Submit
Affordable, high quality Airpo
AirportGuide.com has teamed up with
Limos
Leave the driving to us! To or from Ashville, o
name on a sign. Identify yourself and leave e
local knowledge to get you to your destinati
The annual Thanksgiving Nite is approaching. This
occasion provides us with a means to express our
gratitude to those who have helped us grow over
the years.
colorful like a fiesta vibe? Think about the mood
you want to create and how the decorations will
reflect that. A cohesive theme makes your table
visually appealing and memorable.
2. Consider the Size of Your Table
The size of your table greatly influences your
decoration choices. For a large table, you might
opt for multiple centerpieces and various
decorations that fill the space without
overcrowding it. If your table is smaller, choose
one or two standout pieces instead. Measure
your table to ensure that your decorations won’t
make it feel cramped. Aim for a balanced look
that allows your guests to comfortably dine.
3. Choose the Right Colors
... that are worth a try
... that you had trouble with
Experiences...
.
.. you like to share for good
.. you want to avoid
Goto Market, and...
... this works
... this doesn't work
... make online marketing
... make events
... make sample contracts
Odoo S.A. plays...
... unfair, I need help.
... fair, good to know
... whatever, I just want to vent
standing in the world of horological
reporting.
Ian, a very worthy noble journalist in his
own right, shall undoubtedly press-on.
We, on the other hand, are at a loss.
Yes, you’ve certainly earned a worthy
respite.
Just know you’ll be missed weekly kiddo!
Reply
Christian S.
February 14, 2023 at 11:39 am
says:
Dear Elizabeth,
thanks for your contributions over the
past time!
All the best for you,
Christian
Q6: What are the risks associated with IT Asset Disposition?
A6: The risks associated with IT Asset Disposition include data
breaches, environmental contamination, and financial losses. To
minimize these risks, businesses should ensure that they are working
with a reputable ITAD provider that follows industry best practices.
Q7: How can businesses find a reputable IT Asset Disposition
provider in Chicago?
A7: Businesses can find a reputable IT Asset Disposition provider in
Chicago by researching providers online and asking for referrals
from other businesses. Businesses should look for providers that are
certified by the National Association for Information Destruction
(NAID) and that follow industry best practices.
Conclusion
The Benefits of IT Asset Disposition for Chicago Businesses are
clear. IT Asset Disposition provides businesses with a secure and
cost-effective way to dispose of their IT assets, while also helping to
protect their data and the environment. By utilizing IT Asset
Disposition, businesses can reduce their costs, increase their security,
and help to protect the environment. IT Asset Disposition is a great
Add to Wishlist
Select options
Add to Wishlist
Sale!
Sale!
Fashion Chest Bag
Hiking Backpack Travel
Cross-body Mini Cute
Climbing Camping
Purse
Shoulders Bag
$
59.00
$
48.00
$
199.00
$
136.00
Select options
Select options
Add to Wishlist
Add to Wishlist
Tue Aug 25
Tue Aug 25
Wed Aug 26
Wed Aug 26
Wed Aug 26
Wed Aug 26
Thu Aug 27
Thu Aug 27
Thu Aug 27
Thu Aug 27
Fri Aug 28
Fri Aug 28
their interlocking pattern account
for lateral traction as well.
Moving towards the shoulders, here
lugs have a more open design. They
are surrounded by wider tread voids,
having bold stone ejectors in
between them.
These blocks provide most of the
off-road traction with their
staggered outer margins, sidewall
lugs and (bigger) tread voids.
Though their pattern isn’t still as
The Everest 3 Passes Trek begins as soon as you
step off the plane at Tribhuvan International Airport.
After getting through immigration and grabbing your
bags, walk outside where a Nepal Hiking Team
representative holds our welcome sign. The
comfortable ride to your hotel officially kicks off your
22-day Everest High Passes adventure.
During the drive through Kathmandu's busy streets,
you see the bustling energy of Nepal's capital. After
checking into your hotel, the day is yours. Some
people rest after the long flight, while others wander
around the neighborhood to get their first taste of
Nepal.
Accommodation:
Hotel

* Required work *
Set out the entries once more, word for word.

* Reply to the task *
Submit
Affordable, high quality Airpo
AirportGuide.com has teamed up with
Limos
Leave the driving to us! To or from Ashville, o
name on a sign. Identify yourself and leave e
local knowledge to get you to your destinati
The annual Thanksgiving Nite is approaching. This
occasion provides us with a means to express our
gratitude to those who have helped us grow over
the years.
colorful like a fiesta vibe? Think about the mood
you want to create and how the decorations will
reflect that. A cohesive theme makes your table
visually appealing and memorable.
2. Consider the Size of Your Table
The size of your table greatly influences your
decoration choices. For a large table, you might
opt for multiple centerpieces and various
decorations that fill the space without
overcrowding it. If your table is smaller, choose
one or two standout pieces instead. Measure
your table to ensure that your decorations won’t
make it feel cramped. Aim for a balanced look
that allows your guests to comfortably dine.
3. Choose the Right Colors
... that are worth a try
... that you had trouble with
Experiences...
.
.. you like to share for good
.. you want to avoid
Goto Market, and...
... this works
... this doesn't work
... make online marketing
... make events
... make sample contracts
Odoo S.A. plays...
... unfair, I need help.
... fair, good to know
... whatever, I just want to vent
standing in the world of horological
reporting.
Ian, a very worthy noble journalist in his
own right, shall undoubtedly press-on.
We, on the other hand, are at a loss.
Yes, you’ve certainly earned a worthy
respite.
Just know you’ll be missed weekly kiddo!
Reply
Christian S.
February 14, 2023 at 11:39 am
says:
Dear Elizabeth,
thanks for your contributions over the
past time!
All the best for you,
Christian
Q6: What are the risks associated with IT Asset Disposition?
A6: The risks associated with IT Asset Disposition include data
breaches, environmental contamination, and financial losses. To
minimize these risks, businesses should ensure that they are working
with a reputable ITAD provider that follows industry best practices.
Q7: How can businesses find a reputable IT Asset Disposition
provider in Chicago?
A7: Businesses can find a reputable IT Asset Disposition provider in
Chicago by researching providers online and asking for referrals
from other businesses. Businesses should look for providers that are
certified by the National Association for Information Destruction
(NAID) and that follow industry best practices.
Conclusion
The Benefits of IT Asset Disposition for Chicago Businesses are
clear. IT Asset Disposition provides businesses with a secure and
cost-effective way to dispose of their IT assets, while also helping to
protect their data and the environment. By utilizing IT Asset
Disposition, businesses can reduce their costs, increase their security,
and help to protect the environment. IT Asset Disposition is a great
Add to Wishlist
Select options
Add to Wishlist
Sale!
Sale!
Fashion Chest Bag
Hiking Backpack Travel
Cross-body Mini Cute
Climbing Camping
Purse
Shoulders Bag
$
59.00
$
48.00
$
199.00
$
136.00
Select options
Select options
Add to Wishlist
Add to Wishlist
Tue Aug 25
Tue Aug 25
Wed Aug 26
Wed Aug 26
Wed Aug 26
Wed Aug 26
Thu Aug 27
Thu Aug 27
Thu Aug 27
Thu Aug 27
Fri Aug 28
Fri Aug 28
their interlocking pattern account
for lateral traction as well.
Moving towards the shoulders, here
lugs have a more open design. They
are surrounded by wider tread voids,
having bold stone ejectors in
between them.
These blocks provide most of the
off-road traction with their
staggered outer margins, sidewall
lugs and (bigger) tread voids.
Though their pattern isn’t still as
The Everest 3 Passes Trek begins as soon as you
step off the plane at Tribhuvan International Airport.
After getting through immigration and grabbing your
bags, walk outside where a Nepal Hiking Team
representative holds our welcome sign. The
comfortable ride to your hotel officially kicks off your
22-day Everest High Passes adventure.
During the drive through Kathmandu's busy streets,
you see the bustling energy of Nepal's capital. After
checking into your hotel, the day is yours. Some
people rest after the long flight, while others wander
around the neighborhood to get their first taste of
Nepal.
Accommodation:
Hotel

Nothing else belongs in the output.